It’s been an overcast weekend. The view of storm clouds are at full display to the west. There has been a peaceful and melodic sound of rain pattering off the roof. I’ve been hearing it from the comfort of my full size. I was tempted to stare at the back of my eyelids again while engulfed in the rhythm of God’s music. Against my deepest desires I stood up and plugged in my portable phone charger, adjusted my nuts, and then proceed to my latrine to take a piss and brush my teeth. Staring in the mirror I crack a smile to myself and step away. I grab my jeans from last night and throw them on. For the first time I glazed at my shoe rack to decide which pair to wear based on the memories I have had in them. I threw on a red and black pair of AIR FLIGHTS.
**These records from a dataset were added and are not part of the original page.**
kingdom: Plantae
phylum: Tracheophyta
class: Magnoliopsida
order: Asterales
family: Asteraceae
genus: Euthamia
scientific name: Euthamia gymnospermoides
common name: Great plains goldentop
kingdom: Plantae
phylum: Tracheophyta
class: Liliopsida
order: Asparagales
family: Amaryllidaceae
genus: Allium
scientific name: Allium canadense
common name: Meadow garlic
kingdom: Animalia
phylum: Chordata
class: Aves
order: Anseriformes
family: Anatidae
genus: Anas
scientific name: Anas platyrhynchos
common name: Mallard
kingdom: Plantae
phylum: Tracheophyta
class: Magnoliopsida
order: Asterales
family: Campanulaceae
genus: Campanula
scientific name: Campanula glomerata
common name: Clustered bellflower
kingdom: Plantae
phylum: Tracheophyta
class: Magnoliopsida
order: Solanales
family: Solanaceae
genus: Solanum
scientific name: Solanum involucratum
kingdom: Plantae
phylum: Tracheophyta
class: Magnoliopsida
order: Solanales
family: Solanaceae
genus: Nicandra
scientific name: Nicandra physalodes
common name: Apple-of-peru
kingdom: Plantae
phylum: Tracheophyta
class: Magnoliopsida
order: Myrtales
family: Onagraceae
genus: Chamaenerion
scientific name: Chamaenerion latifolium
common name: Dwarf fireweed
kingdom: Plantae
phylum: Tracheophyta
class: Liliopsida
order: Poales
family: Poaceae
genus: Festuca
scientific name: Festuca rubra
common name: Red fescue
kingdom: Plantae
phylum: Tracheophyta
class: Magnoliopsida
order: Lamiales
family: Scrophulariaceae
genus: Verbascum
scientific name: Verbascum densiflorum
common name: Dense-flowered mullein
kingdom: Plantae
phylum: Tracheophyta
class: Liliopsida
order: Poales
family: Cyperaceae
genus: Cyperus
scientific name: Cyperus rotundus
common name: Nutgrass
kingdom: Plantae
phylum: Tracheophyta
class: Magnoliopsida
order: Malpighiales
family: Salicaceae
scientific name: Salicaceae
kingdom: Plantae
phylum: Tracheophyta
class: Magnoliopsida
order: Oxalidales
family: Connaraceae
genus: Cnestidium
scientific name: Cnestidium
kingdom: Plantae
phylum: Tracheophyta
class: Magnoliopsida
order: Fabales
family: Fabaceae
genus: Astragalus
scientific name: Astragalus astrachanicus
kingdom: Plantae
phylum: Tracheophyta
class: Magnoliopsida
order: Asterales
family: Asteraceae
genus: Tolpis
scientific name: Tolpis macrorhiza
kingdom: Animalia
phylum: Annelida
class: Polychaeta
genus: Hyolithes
Opening the front door of the house I noticed it was drizzling. Light enough rain for me to actually enjoy the soft mist. Walking down manor drive I took a deep breath in, appreciating the clean airy smell. My smooth pace reminded me a company march across white sands missile range. Only now I’m sparking a joint instead of singing a cadence about a yellow bird. I always felt bad for that yellow bird. I exhaled the smoke and clipped what was left. I continued my stroll, taking in the nostalgic feel of my home town.
Most of my youth was spent in a 7 block radius spanning from Lombardy to Westminster. After being away for so long it is almost a unreal feeling to just walk the streets and take it all in. It almost seems unfair to have grown up here. The sound of the ocean crashing is what rocked us to sleep as infants. Our own version of the Aurora Borealis being projected from lightening bugs in the grass as toddlers. Super bowls were being played against kids from the other blocks in the bay parking lot during our early teens.
This is also the very location where would smoke pot, cigarettes, and get drunk for the first time. House parties in the basement riddled with alcohol, drugs, sex and physical altercations. This is the same place where we watched some of the people we knew stray down paths that should’ve never been taken. The years finally caught up and we were no longer naïve little children blind to our surroundings. All in all this is the neighborhood which for the most part formed who I am; this place consists of the building blocks in which my personal character was created from.
I left for nearly 6 years. During that time I was exposed to all different types of life. I spent years in New Mexico, nearly 2 years in Afghanistan, and also took the opportunity to visit some of the western states. I tried my best to see as much as I can and accept all the different things I have experienced with an open mind. In that time I have met some very amazing people and have had very memorable moments. From the back alley dive bars of Reno, Nevada to the back alleys between mud huts in the villages of Ghazni province, Afghanistan I have managed to open my eyes wide and absorb all the culture and knowledge I possibly could have.
In doing so I managed to expand my mind past these 7 blocks of South Shirley and continued to surpass the 118 miles of Long Island, New York.
The euphoric sound of the rain crashing into the bay water started to fade. I no longer enjoyed it. The feeling of home I so eagerly wanted to come back to was not there. I vividly remember a very dear friend was drunk back in may 2013 when I came home for post deployment leave, he told me “Don’t you fucking come back here for good Andy. I swear there is nothing here. Do not fucking coming back”. Those words reverberated in my brain for a long time. The image of his drunken anger and sincerity has been replaying in my mind like a traumatic event. I often think back to that when I’m not happy and I ask myself, should I have listened to him? I’ve been back in New York since October 2014. Since then there has been highs and lows. More of the latter and I ask myself, why did I come back?
I stood up from the bench and took one last glaze at the water. I took a deep breath, smiled, then proceeded to step off my left foot just like the drill sergeants taught me to do so many moons ago. I kept a slow pace during my walk home all the while thinking of the answer to the question I had asked earlier. Pondering an answer that would satisfy me.
Throughout the these past few months during the times I have been uneasy about being here, there has been a lot of factors that have made me upset. Through all the bullshit I have been struggling with during this transition of being back home there has been something that hasn’t changed. Something that makes every crappy day better. With all the variables there has been a constant. That constant is my friends and family. No matter what my family and friends have been there for me in my roughest of times. The images of football games and house parties are the past that I truly do cherish but we all have somewhat evolved from that. We are adults that positively reinforce each other to do better at whatever it is we strive to do. We promised to make memories that will last forever, just as those ones we still reminisce on.
Sometimes you will feel like you are somewhere you shouldn’t be and doing something you have no business doing. Whether you’re still in your home town or already ventured out into the world, the place you truly belong is where the love is. The power of love can get you through anything.
I know this all may seem like the rambling of an inebriated man but I really needed to this. I wrote this to help me figure out what I really want to do with my life. I have been in the air about leaving New York. This helped me make my decision; maybe reading this will help you. Probably not but I could hope so.
Home is where you feel most comfortable and the most love. Home is where you can wake up and smile and appreciate where you are. Home is where the positives of that place make the negatives worth dealing with. My home is Long Island.